:: 本文 ::
------------

皆さんは「失活歯」をご存じでしょうか?「差し歯」というとお分かりになるかもしれませんね。歯の内部には歯髄(神経と血管)が存在し、他の臓器同様、生きた組織になります。歯の内部には血液が通っており、栄養が供給され、みずみずしい状態を維持します。なので、生きた歯が折れてくることはめったにありません。事故などの外傷や、異常な歯ぎしりによって折れてくることはありますが、稀な事例です。

他の臓器は、表層に神経が張り巡らされているので、傷ついたりするとすぐに痛みますが、歯は固い組織の内部に歯髄があるので、むし歯によって歯が溶かされても、初期~中期までは症状として感じることはありません。むし歯が進行し、歯髄まで近接、もしくは感染を起こして、ようやく疼痛が出現します。

このような場合、歯を保存するためには歯髄を除去、よく歯科医院でいうところの「歯の神経をとりますね~」という治療、つまり根管治療を行い、大きなむし歯で失った歯質を補填するために土台をたてて、被せ物をかぶせる一連の治療が必要になります。こうして機能するところまで何とか回復することができた歯が「失活歯」です。皆さんのイメージされる「差し歯」です。歯髄は除去せざるを得なかったけれど、抜かずに保存できたこと自体は最大のメリットですが、歯髄(神経と血管)がない、死んだ歯となるため、歯髄がある「生活歯」と比べて「失活歯」は今後、長い目で見るとトラブルの温床になることがあります。以下、3つのトラブルが考えられます。

------------

:: 保存データ ::
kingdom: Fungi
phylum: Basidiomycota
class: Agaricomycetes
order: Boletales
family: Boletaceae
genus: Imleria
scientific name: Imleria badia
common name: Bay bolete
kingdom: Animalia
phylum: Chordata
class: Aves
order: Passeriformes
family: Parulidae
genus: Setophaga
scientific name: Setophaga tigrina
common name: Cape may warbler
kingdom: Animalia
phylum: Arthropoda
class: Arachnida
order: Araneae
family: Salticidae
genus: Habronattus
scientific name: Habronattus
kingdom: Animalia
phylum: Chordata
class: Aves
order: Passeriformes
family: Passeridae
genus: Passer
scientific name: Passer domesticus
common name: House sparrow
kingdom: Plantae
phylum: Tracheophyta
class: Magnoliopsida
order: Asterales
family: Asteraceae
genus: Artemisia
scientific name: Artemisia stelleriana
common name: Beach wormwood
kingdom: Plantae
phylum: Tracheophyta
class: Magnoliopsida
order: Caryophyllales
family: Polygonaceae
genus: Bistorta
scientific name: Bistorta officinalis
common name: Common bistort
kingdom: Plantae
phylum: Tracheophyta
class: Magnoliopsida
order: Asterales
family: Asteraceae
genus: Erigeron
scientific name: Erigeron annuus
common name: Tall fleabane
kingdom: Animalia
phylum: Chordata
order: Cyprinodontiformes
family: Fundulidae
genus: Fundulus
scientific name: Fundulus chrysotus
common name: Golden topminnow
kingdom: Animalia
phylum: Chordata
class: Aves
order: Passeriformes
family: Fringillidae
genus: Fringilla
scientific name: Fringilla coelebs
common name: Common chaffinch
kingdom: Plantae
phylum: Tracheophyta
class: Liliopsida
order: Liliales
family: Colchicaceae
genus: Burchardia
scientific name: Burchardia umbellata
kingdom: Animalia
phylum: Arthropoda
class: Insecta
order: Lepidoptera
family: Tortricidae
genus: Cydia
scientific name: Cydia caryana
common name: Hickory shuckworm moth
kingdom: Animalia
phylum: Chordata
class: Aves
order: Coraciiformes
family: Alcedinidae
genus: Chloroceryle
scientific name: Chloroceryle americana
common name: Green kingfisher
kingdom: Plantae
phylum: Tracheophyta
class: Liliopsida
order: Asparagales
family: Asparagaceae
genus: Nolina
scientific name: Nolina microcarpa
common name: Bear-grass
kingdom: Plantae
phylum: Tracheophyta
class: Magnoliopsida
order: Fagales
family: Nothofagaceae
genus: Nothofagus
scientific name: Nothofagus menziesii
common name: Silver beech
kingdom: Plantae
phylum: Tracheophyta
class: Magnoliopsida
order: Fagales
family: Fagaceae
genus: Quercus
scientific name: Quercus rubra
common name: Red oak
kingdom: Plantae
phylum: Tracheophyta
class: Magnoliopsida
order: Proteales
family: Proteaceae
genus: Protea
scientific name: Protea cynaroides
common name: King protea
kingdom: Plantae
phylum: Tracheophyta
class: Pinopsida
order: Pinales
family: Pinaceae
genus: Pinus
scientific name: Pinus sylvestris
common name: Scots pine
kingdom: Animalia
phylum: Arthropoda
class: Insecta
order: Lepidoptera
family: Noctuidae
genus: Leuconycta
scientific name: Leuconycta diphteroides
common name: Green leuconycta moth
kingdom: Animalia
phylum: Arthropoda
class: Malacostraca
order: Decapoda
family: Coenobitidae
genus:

------------

:: 課題 ::
• a. 本文について次の問いに答えてください。
(i) 生きた歯が折れる原因として挙げられているのは何か。
(ii) むし歯で疼痛が出てくるのはどの段階か。
(iii) 「失活歯」は一般に何と呼ばれているか。
• b. 本文によると、むし歯で歯が溶かされても初期から中期まで症状を感じないのはなぜですか。1～3文で説明してください。
• c. 本文の「このような場合」で始まる段落を、要点を残して箇条書きにまとめてください。
保存データの行は本文とは関係がありません。

:: 解答 ::
• a.
(i) 事故などの外傷や、異常な歯ぎしり。
(ii) むし歯が進行し、歯髄まで近接するか感染を起こした段階。
(iii) 「差し歯」。

• b. 歯は固い組織の内部に歯髄があるためです。表層に神経が張り巡らされていて傷つくとすぐ痛む他の臓器とは、この点が異なります。

• c.
- 歯を保存するには、歯髄を除去する根管治療を行い、土台をたてて被せ物をかぶせる一連の治療が必要になる。
- こうして機能するまで回復した歯が「失活歯」で、いわゆる「差し歯」である。
- 抜かずに保存できたこと自体が最大のメリットである。
- ただし歯髄がない死んだ歯なので、「生活歯」と比べると長い目で見てトラブルの温床になることがある。
- 考えられるトラブルは3つある。